“Il vaccino delle banche centrali funziona ma l’Italia resta al palo”

La rapidità della ripresa economica dopo lo shock da COVID-19 sembra aver scongiurato lo scenario negativo prefigurato dal FMI a giugno che puntava a una contrazione del 5% del PIL globale nel 2020. Le stime di Pictet AM, recentemente riviste al rialzo, predicono una contrazione del 4% quest’anno, seguita da un deciso rimbalzo di oltre il 6% nel 2021, mentre sembra concretizzarsi il recupero a “V” tanto agognato.
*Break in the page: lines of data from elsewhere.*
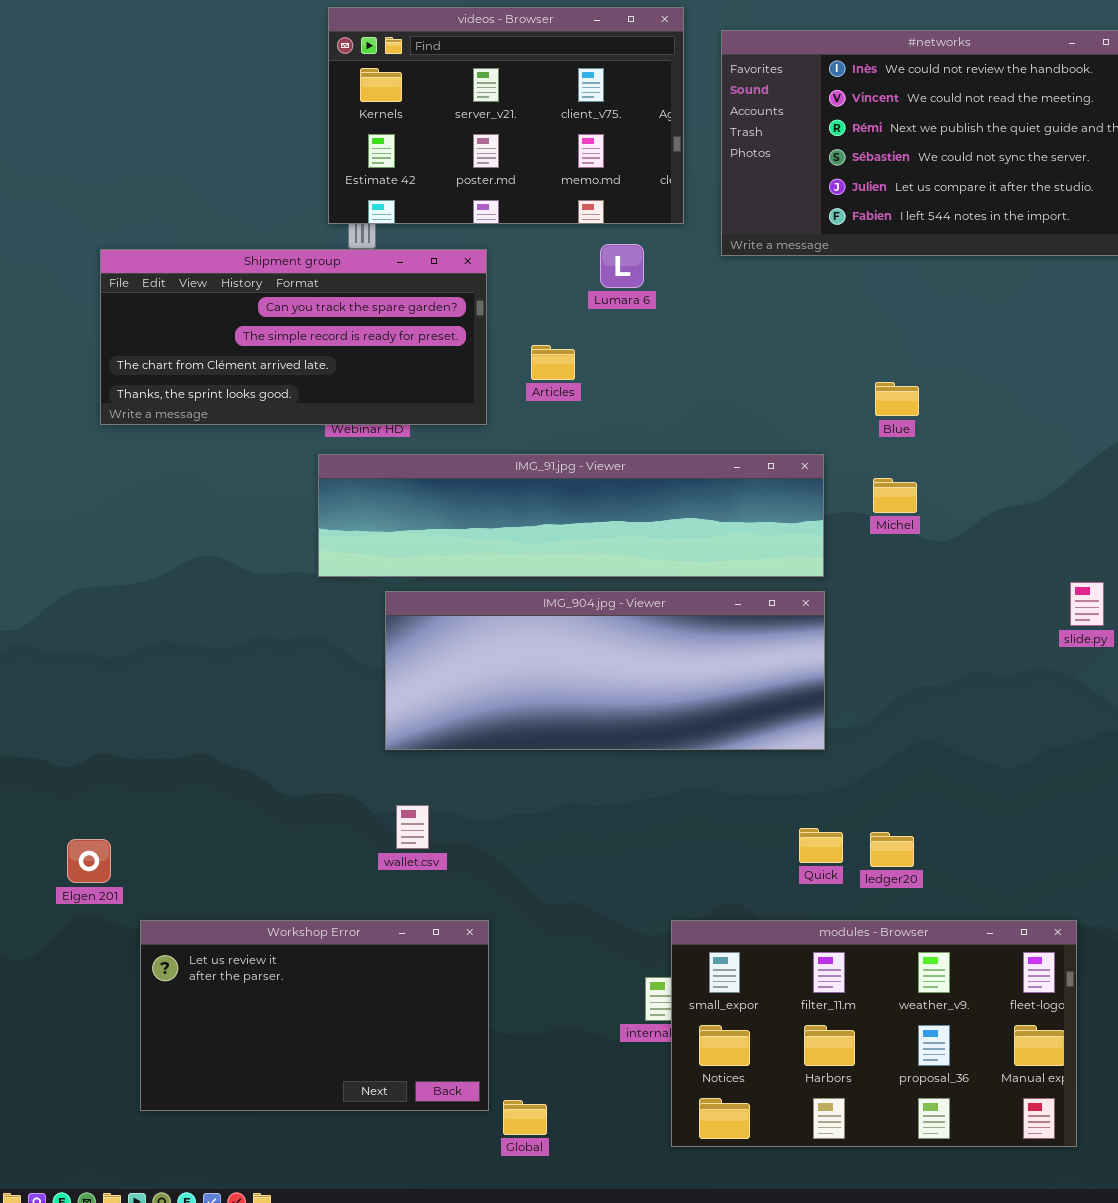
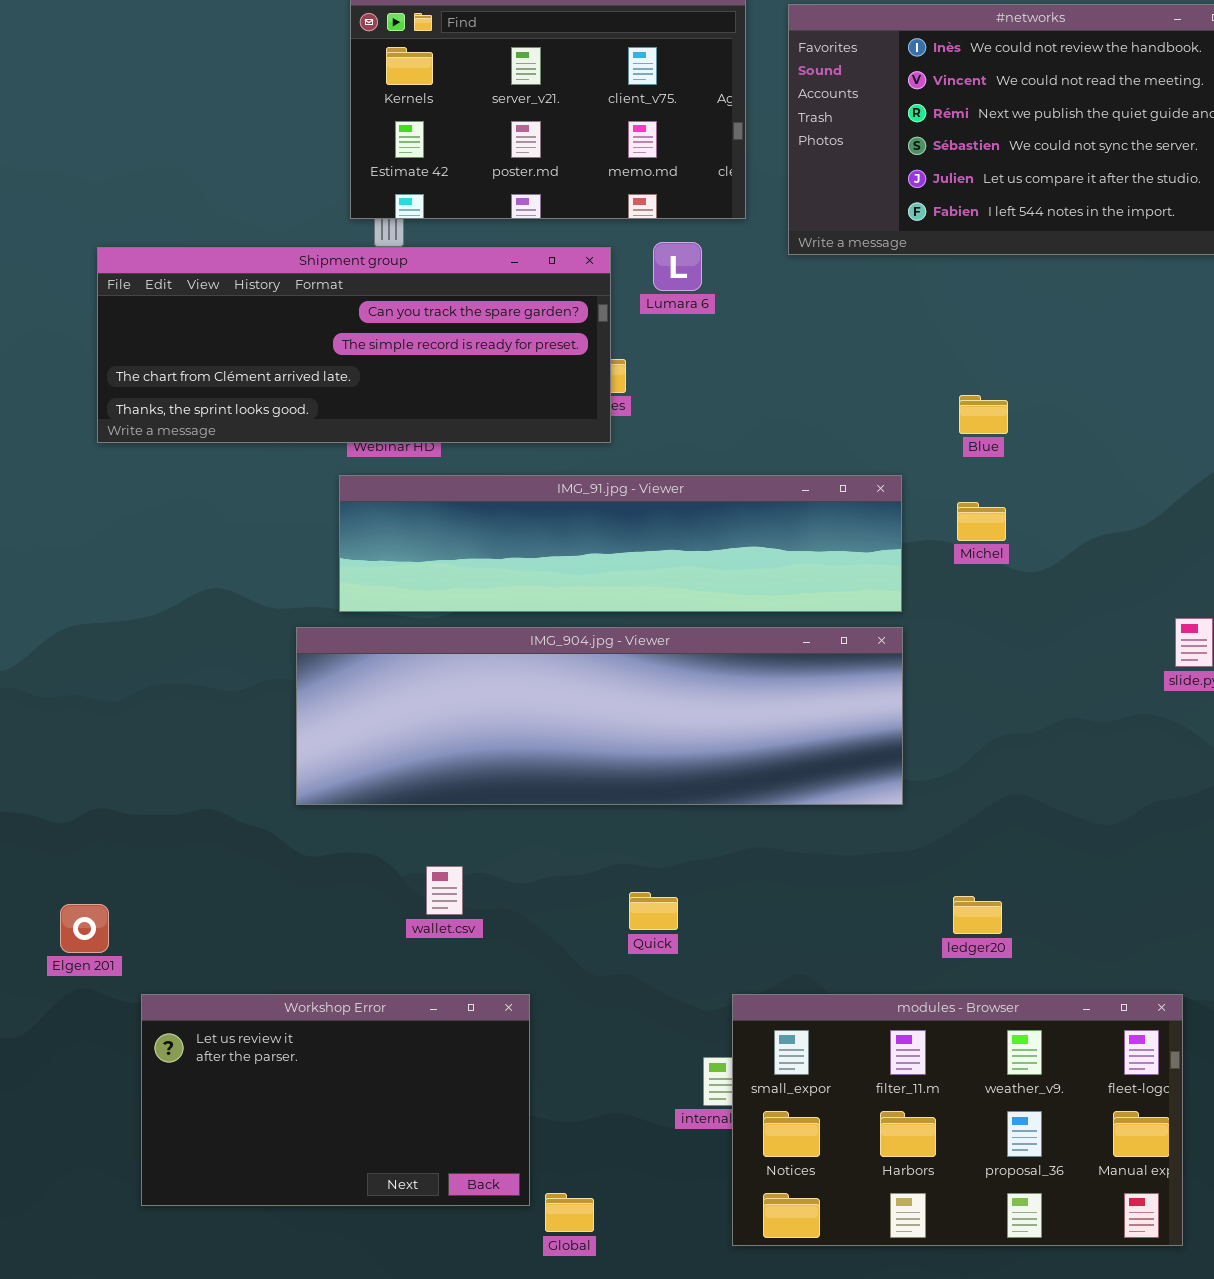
Shipment group: [100,249,487,425] -> [97,247,611,443], resized
IMG_904.jpg - Viewer: [385,591,825,750] -> [296,627,903,805], resized
Quick: [799,828,843,863] -> [629,892,678,930], moved

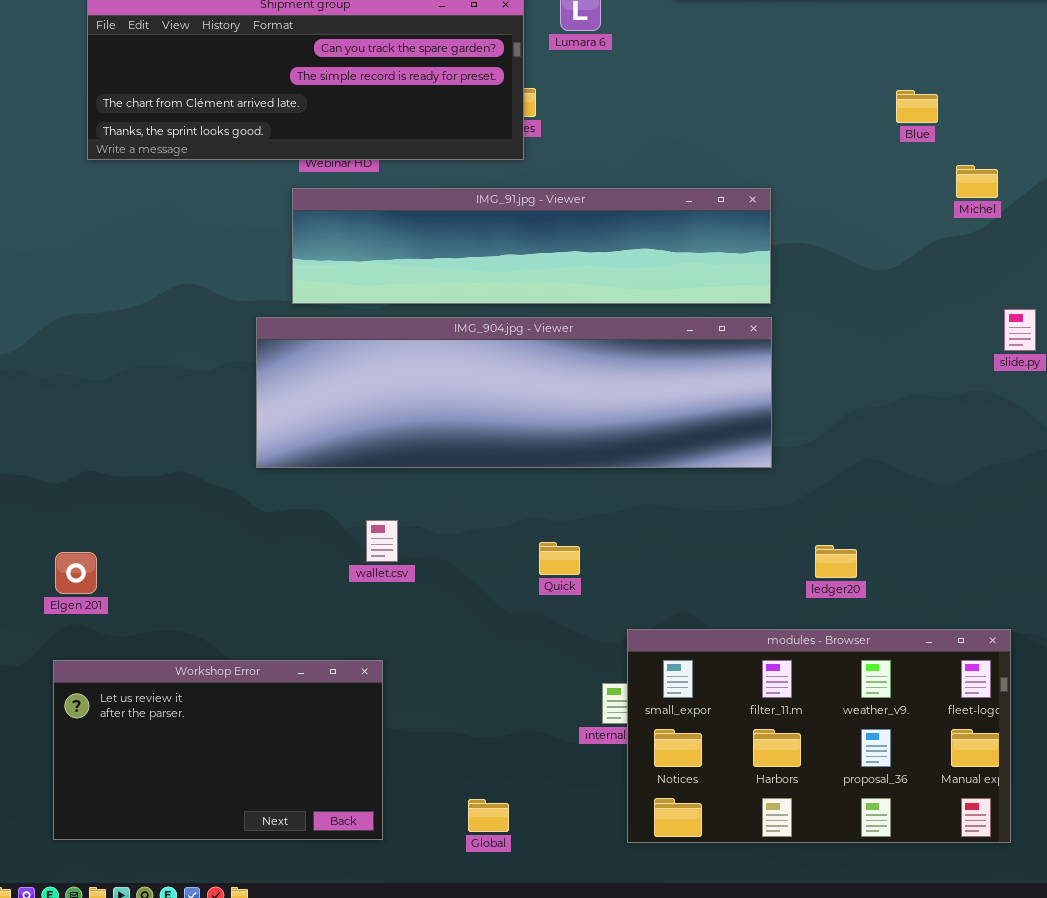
Blue: [959,395,1008,434] -> [896,90,938,123], moved
Michel: [957,502,1006,541] -> [956,165,998,198], moved
Workshop Error: [141,994,530,1206] -> [53,660,383,840], moved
Lo scenario resta comunque incerto e recessivo, ma indica anche che “la corsa sfrenata” dei mercati azionari dai minimi di metà marzo sembra confermare l’efficacia delle cure somministrate da banche centrali e governi, che ha portato i tassi reali fino a -1% da -0,5% a giugno sui TIPS
(Treasury Inflation Protected Securities ) decennali USA per il rialzo delle aspettative di inflazione, trainando tutte le valutazioni finanziari e consentendo la continua espansione dei multipli, nonostante un leggero aumento dei premi di rischio azionario.
Ma il miglioramento macro non permette di abbassare la guardia, avverte Delitala, perché il rischio di una seconda ondata di contagi da COVID-19 è quanto mai concreto e impone alle autorità di restare vigili ed equilibrate nel bilanciare gli aspetti economici della pandemia con quelli sociali e
sanitari, anche se molti paesi sono oggi in grado di affrontare l’emergenza con maggior preparazione rispetto al passato.
La terapia della liquidità sembra funzionare e sicuramente tamponare la drammatica situazione.
Insieme alle misure fiscali delle singole nazioni che hanno protetto l’economia reale ma soprattutto sostenuto le attività finanziarie, perché la liquidità in eccesso è andata sugli asset azionari ed obbligazionari.
Ora il picco dell’iniezione di liquidità sembra alle spalle, ma le banche centrali hanno messo a punto un vero “ricostituente” per i mercati rappresentato dalla garanzia di politiche accomodanti per molto tempo, un impegno rafforzato da parte della Fed con la sua svolta sull’inflazione.
Ci duole però rimarcare che ancora una volta, l’UE resta al palo in attesa di inondare del vaccino “liquidità” i mercati dato che del recovery fund se ne parla ma se ne vedranno i soldi tra un anno ed i frutti anche oltre e la politica fiscale italiana sembra riprendere come se nulla fosse successo.